# Barrel Racing and Racing Bloodline.



## HopalongCassidy (Dec 19, 2010)

OK, i put this here cause i figured it get more views. (IF YOU MOVE IT PLEASE TELL ME SO I'LL KNOW WHERE IT GOES.) Thanks.

OK just like the tittle says. I'm looking for a top speed horse. One that can barrel race and win. I'm wanting to know the top barrel racing and top Racing bloodlines. Ya i know a few like Dash for Cash, Smart Chick 'O Lena (<Sorry if i miss spelt that.) Streakin Six but i want to know the top notch horses. I also know Frenchman's Guy (If i miss spell anything please correct me.) So if you could help thanks. I'm in no rush to get another horse until this summer into next year but once i get one i want a winner.


----------



## Countrygal892000 (Apr 17, 2009)

Honestly you can't go wrong with Dash for cash... That bloodline is very strong and very popular (for good reason:wink: ) 

Also the Easy Jet line is amazing.


----------



## WickedNag (Sep 7, 2010)

Bloodlines say a lot about a horse but not everything.
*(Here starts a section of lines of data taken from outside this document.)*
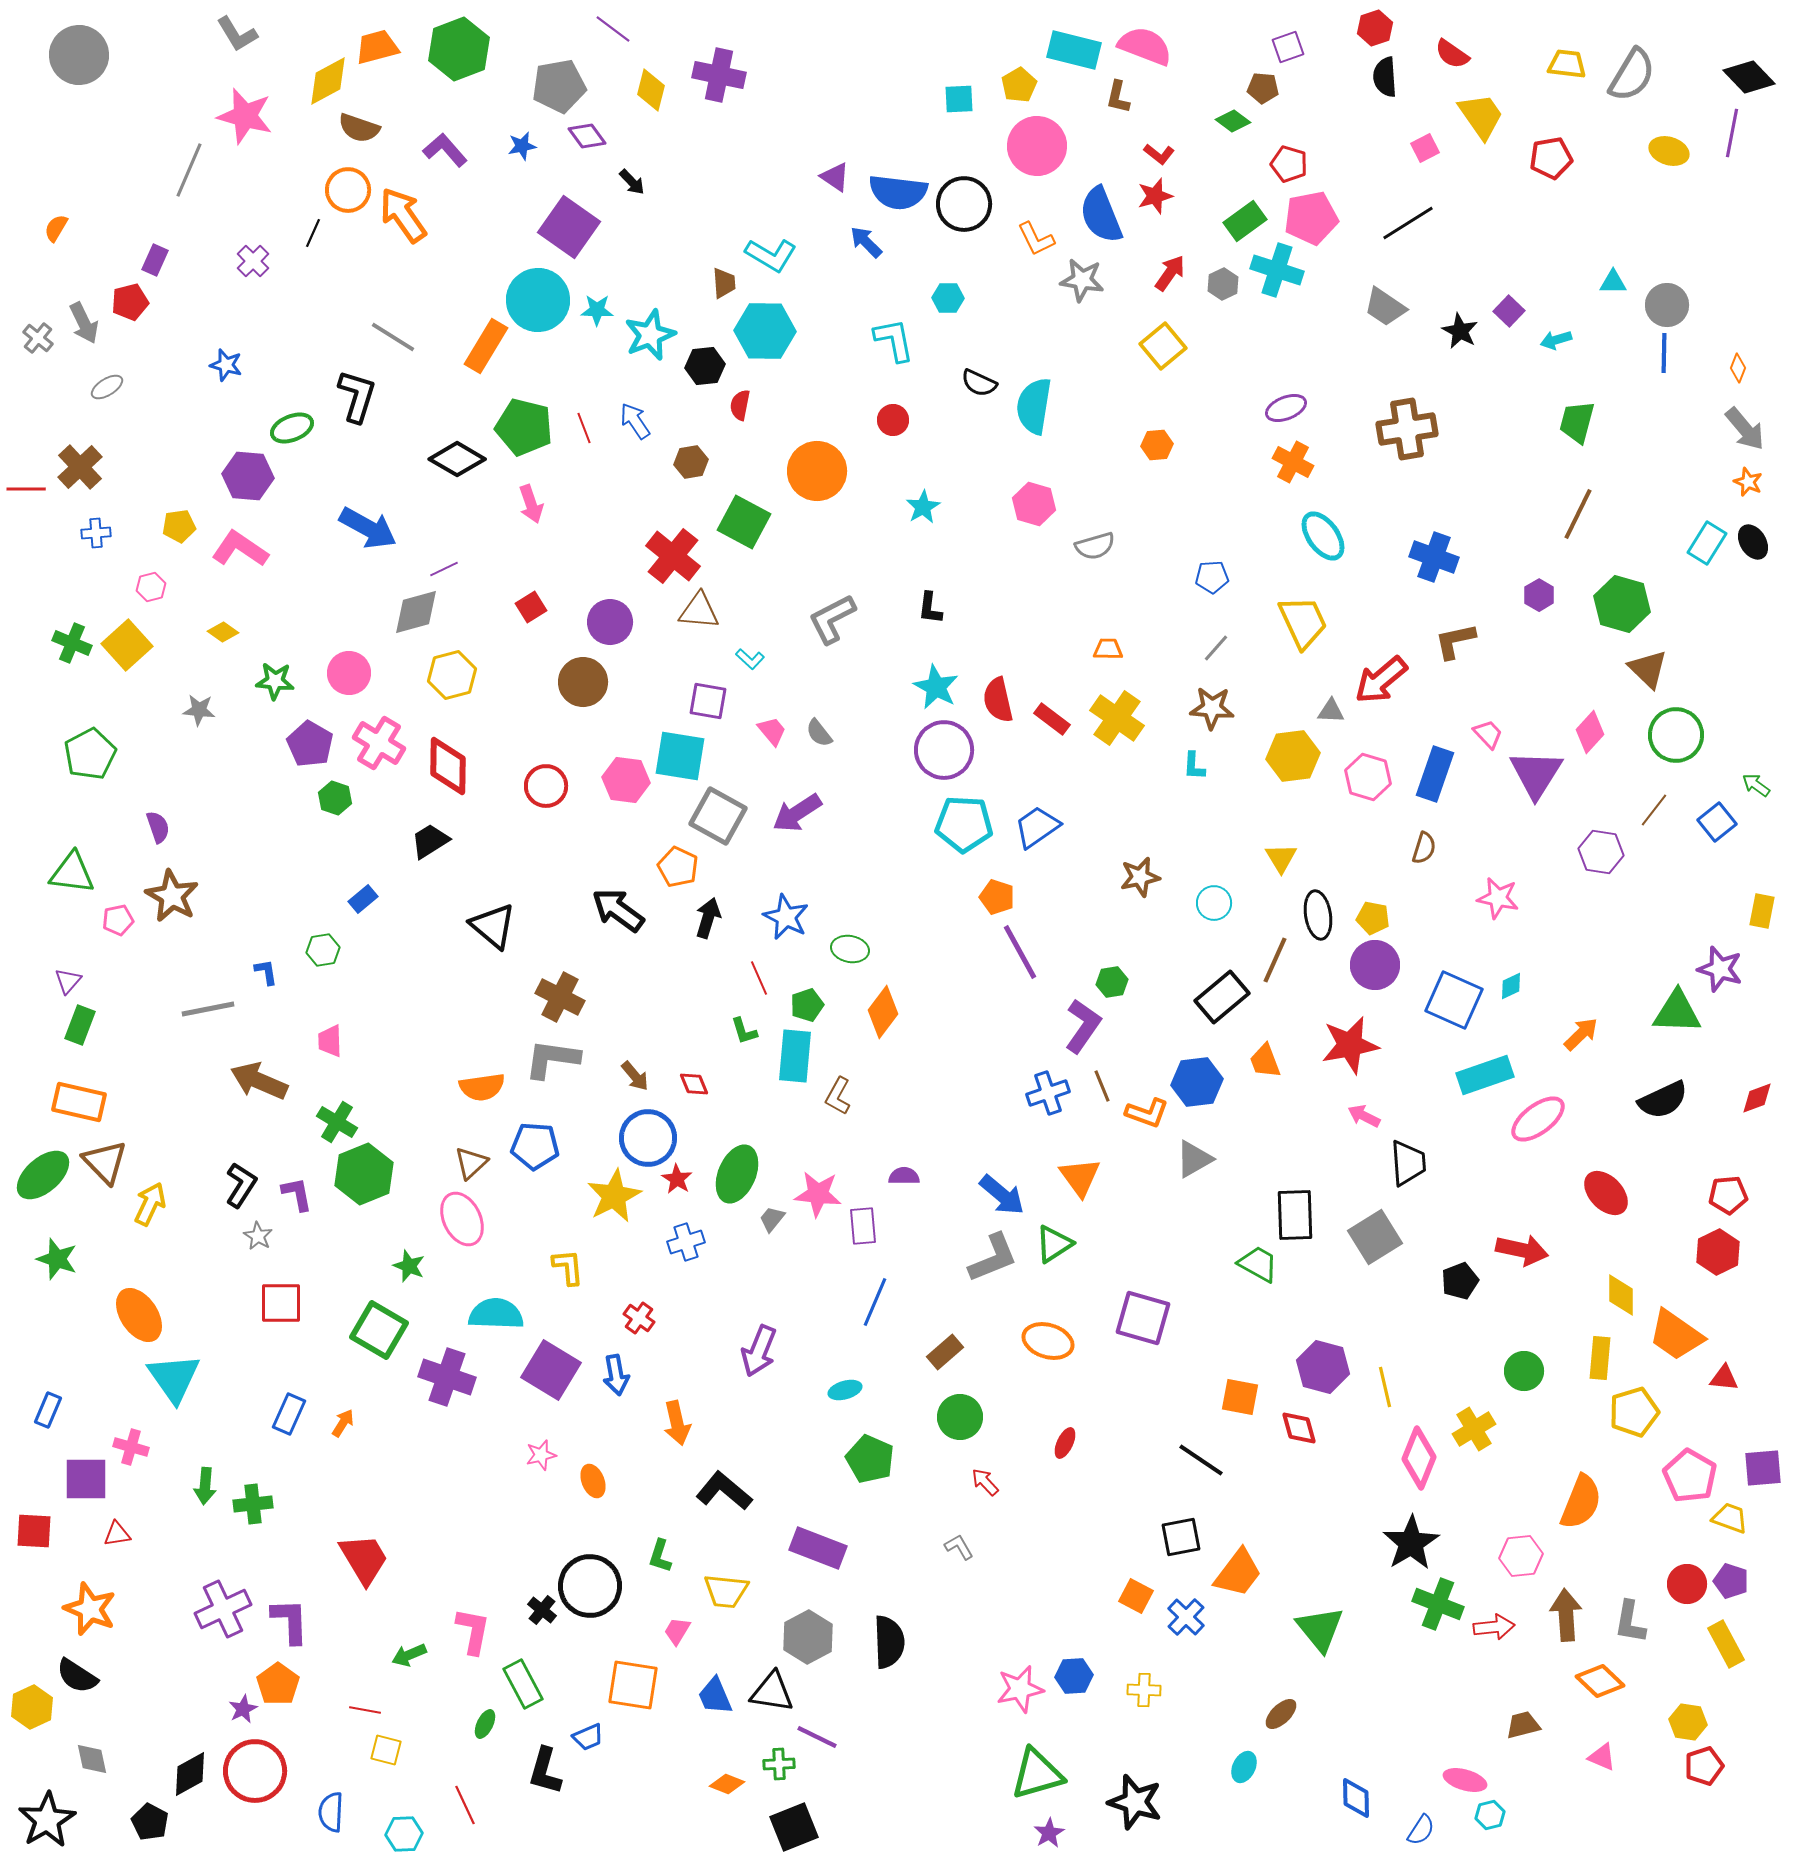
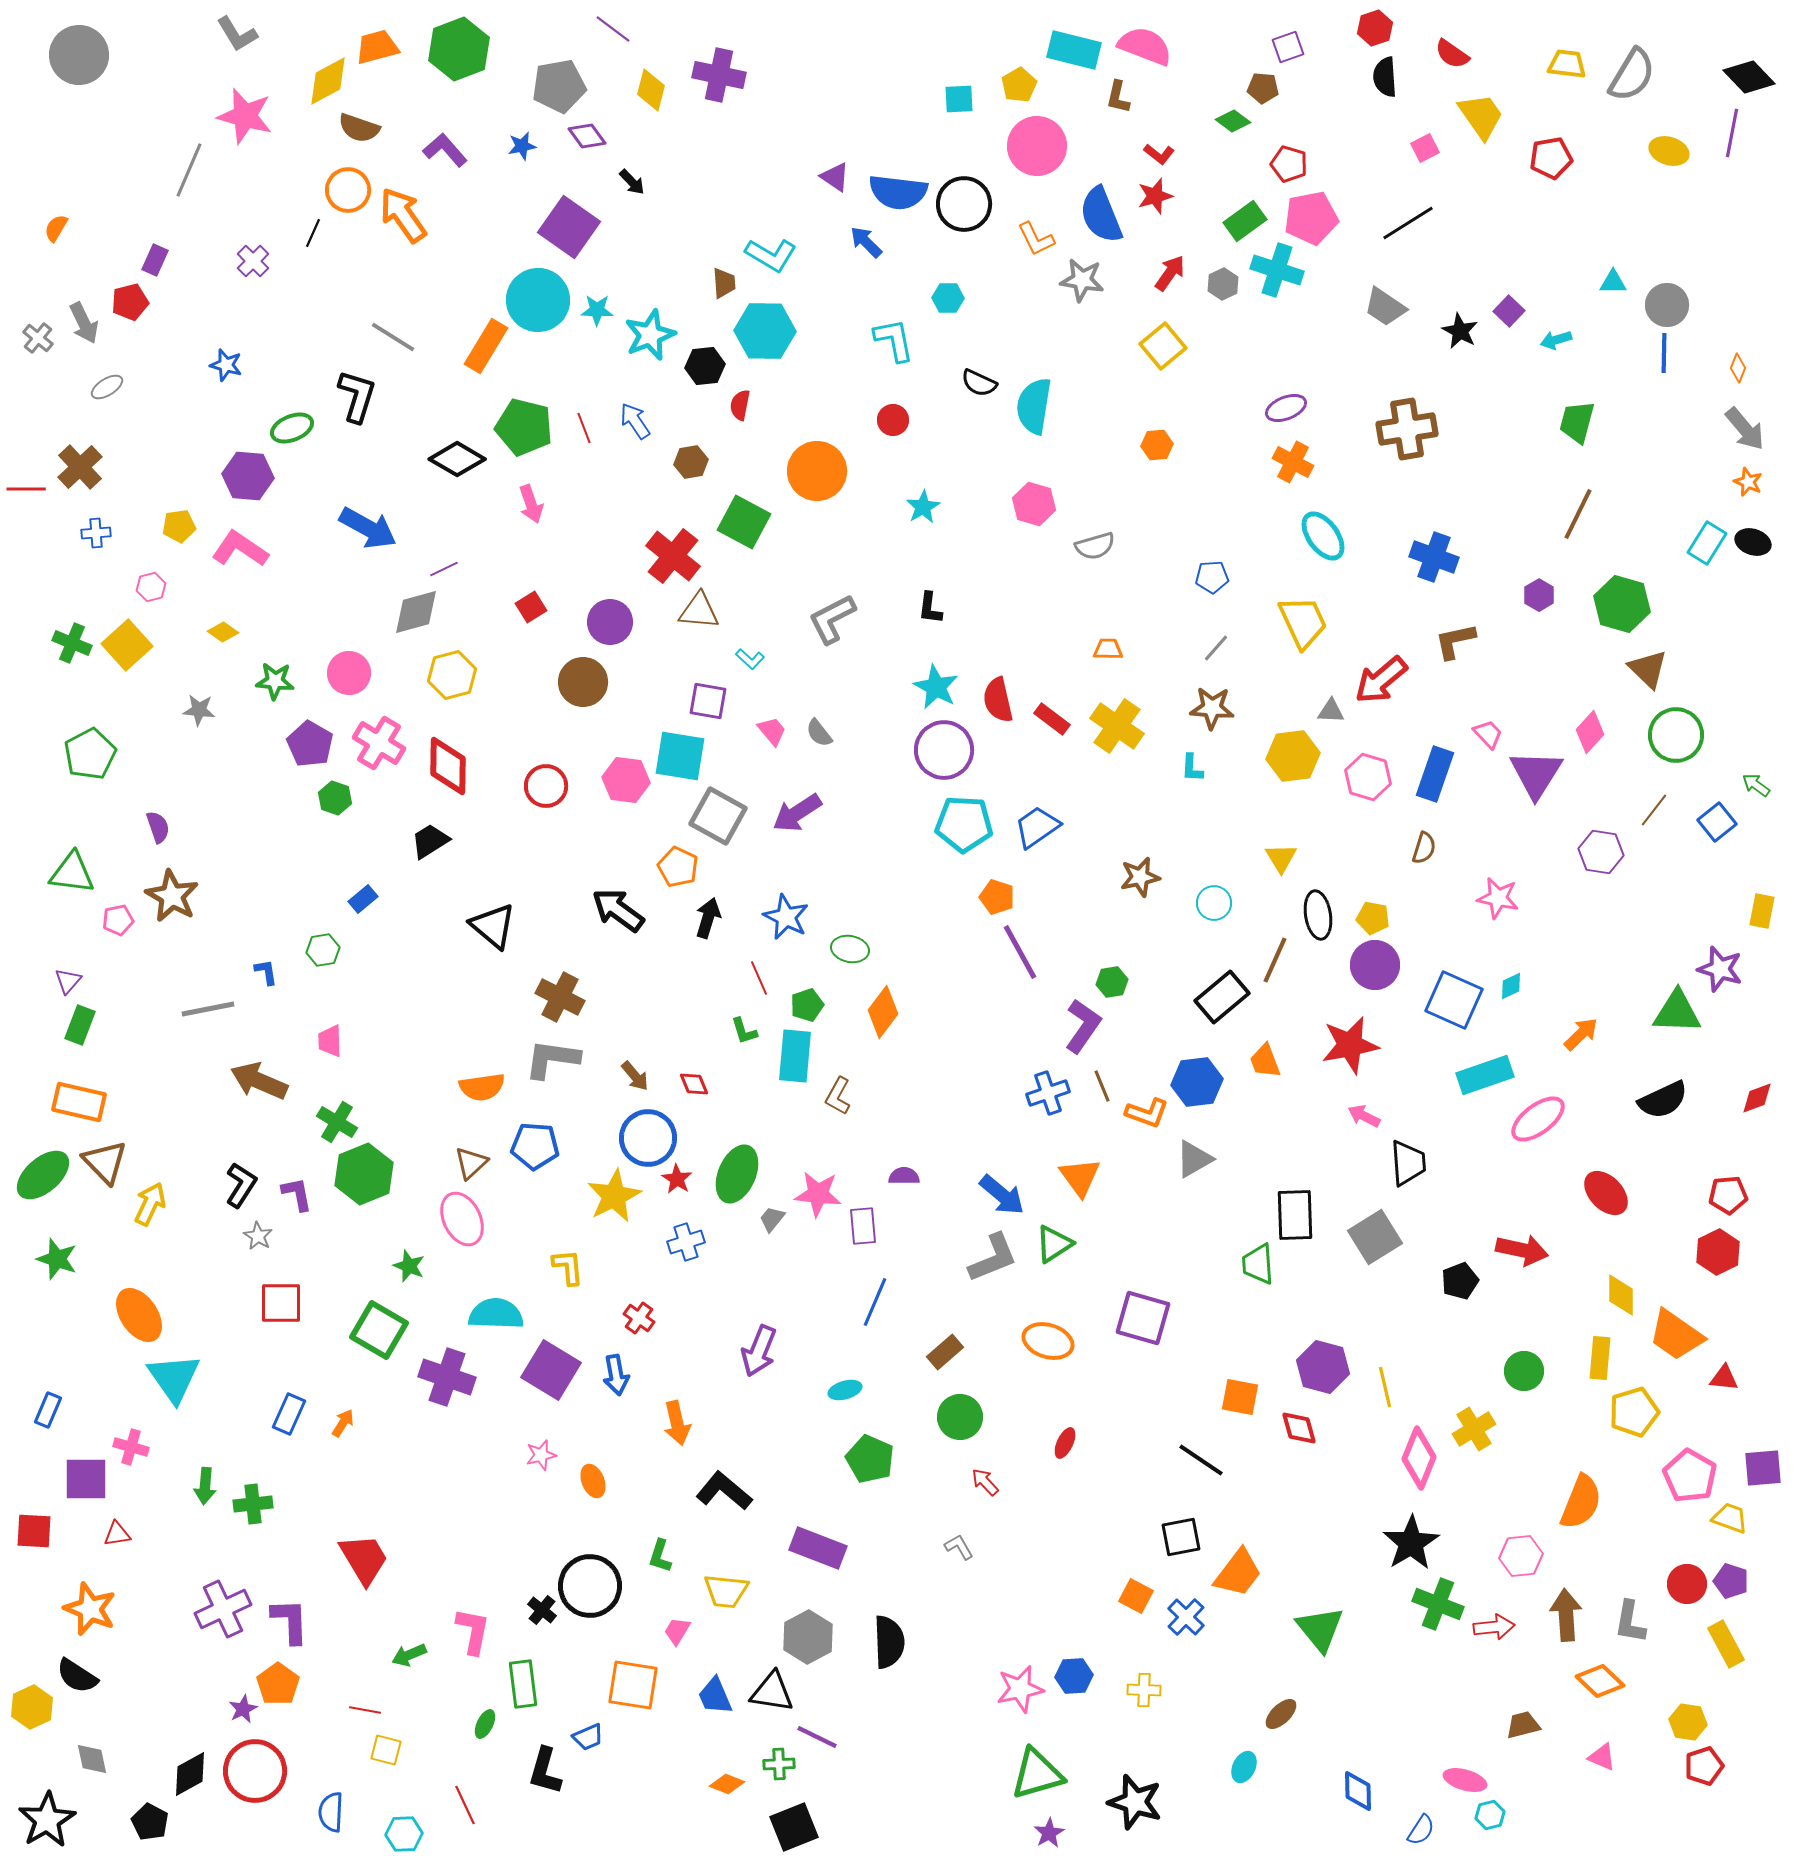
black ellipse at (1753, 542): rotated 40 degrees counterclockwise
yellow cross at (1117, 718): moved 8 px down
cyan L-shape at (1194, 766): moved 2 px left, 2 px down
green trapezoid at (1258, 1264): rotated 123 degrees counterclockwise
green rectangle at (523, 1684): rotated 21 degrees clockwise
blue diamond at (1356, 1798): moved 2 px right, 7 px up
My daughter's horse Sheldon's registered name is Dash of a Jet. Dash for Cash on the top side and Jet Deck on the bottom. His bloodlines scream speed... and while he is fast his heart is not there. He is showing in western pleasure and English classes and bringing home ribbons and trophies


----------



## HopalongCassidy (Dec 19, 2010)

^^ Yah i hear you there. My Thoroughbred has a great pedigree but they tried him on the track and he wasn't fast enough, but he was so underweight that might have been his problem.


----------



## DrumRunner (Jan 26, 2011)

I agree, I don't think you could go wrong with a Dash for Cash horse..some of my favorite barrel horse bloodlines are PC Frenchman Hayday, PC Frenchman, Firewater Flit, Chasin Firewater, First Down Dash..I plan on breeding my mare in the next year or so and it will be to a Firewater horse or PC Frenchman Hayday..LOVE HIM!


----------